A Barbie...
“Mientras mas profundo era su dolor, mas salvaje era su canto, porque cantaba del Amor perfeccionado por la muerte, del amor que no muere en la tumba” Oscar Wilde
Cruzo por Libertador hacia a la esquina de una calle que conozco más que nadie. Una brisa de nafta es el principio de mi camino. La estación de servicio. La esquina y en cada paso me tiembla el cuerpo, como si caminase a un paredón de fusilamiento. Me detengo a encender un cigarrillo, tengo tiempo, entonces miro. Un pibe de mi edad se cubre la cara como si tuviese vergüenza. Inhala pegamento de una bolsa, parece enorme entre las facciones curtidas. Da la impresión de que en cualquier momento se cae adentro, y queda atrapado en una oscuridad narcotizada. Son sólo maneras de escapar, un alivio, una oportunidad de sentirse bien que no se menciona en los manuales de felicidad. Yo quiero ser un chico envuelto en una bolsa y que nadie me vea la cara, esconderme en un hueco adentro de otro y nunca más aparecer. Prenderme fuego y elegir definitivamente lo que aquel pibe nunca elegiría si tuviese opción. Sigo adelante y en el cordón de la vereda una bolsa negra de basura hace la noche más negra de lo que es. Un cartonero da manotazos entre vidrios y pañales desparramados: Un gladiador destripando a un león enorme de plástico. Esquivo al cartonero y me resguardo en la oscuridad, pienso en la habitación que me espera, me la imagino a María retorciéndose sobre su cama. La imagino girar buscando el lado que no duela tanto pero es inútil, sólo se atornilla al dolor. En la plaza una pareja de enamorados roza sus mejillas como si fuese inminente el fin del mundo.
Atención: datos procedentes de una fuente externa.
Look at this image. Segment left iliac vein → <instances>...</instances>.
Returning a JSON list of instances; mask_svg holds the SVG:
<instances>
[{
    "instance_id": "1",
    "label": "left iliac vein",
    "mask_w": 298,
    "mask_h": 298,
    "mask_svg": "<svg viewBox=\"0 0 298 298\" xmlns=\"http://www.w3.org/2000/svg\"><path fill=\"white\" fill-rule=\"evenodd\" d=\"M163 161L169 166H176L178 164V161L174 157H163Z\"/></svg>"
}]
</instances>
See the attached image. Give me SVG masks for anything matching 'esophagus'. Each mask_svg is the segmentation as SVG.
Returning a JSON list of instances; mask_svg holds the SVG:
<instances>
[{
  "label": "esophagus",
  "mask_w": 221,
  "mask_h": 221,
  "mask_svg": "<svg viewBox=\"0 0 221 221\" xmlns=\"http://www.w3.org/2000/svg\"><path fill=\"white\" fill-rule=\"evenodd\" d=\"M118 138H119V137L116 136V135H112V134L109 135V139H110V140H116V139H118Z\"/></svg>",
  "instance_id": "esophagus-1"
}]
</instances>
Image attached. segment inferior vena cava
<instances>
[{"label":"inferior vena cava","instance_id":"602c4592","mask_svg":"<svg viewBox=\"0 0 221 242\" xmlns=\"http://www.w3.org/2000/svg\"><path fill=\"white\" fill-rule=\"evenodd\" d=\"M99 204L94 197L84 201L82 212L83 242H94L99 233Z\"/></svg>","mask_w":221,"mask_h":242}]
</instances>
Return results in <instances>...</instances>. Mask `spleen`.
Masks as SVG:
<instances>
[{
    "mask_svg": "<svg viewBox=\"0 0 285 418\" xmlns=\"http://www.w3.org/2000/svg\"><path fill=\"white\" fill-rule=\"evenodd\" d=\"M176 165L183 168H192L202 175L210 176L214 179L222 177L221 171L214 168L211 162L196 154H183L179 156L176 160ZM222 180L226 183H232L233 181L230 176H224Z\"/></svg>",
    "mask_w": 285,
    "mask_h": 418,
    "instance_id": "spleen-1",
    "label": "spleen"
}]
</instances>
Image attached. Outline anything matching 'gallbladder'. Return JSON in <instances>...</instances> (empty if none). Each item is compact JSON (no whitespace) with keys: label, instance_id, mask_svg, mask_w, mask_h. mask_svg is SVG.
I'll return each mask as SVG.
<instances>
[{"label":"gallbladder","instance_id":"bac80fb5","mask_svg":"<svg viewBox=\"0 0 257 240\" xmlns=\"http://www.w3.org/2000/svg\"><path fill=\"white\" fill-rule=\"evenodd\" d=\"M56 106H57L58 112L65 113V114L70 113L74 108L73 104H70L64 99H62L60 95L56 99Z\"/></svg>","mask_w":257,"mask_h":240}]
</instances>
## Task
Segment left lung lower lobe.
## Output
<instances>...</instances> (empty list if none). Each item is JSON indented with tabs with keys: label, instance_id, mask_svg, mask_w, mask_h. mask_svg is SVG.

Ella entrecierra los ojos como si por su cara estuviesen deslizando pétalos y yo siento que apoyo sobre alguna tumba fría la cara contra la piedra para escuchar el sonido hueco de caracol. Otra vez las puntadas, la paralización, la respiración agitada. Lo de María es irreversible, me dijo Inés el otro día en el auto, también dijo que nunca se queja, y siempre fue así, ella lo sabe porque la conoce desde antes que yo naciera, desde antes que yo conociera sus caricias, su ternura. Leí en un grafitti de la calle. Las verdaderas historias no se escriben, se sangran. A mí qué carajo me importan las palabras. Qué mierda me importa la verdad. Si todo se pudre en el cementerio, si siempre todo se pudre en el corazón. Lo sé. María se muere, y yo estoy y a la vez no estoy a su lado.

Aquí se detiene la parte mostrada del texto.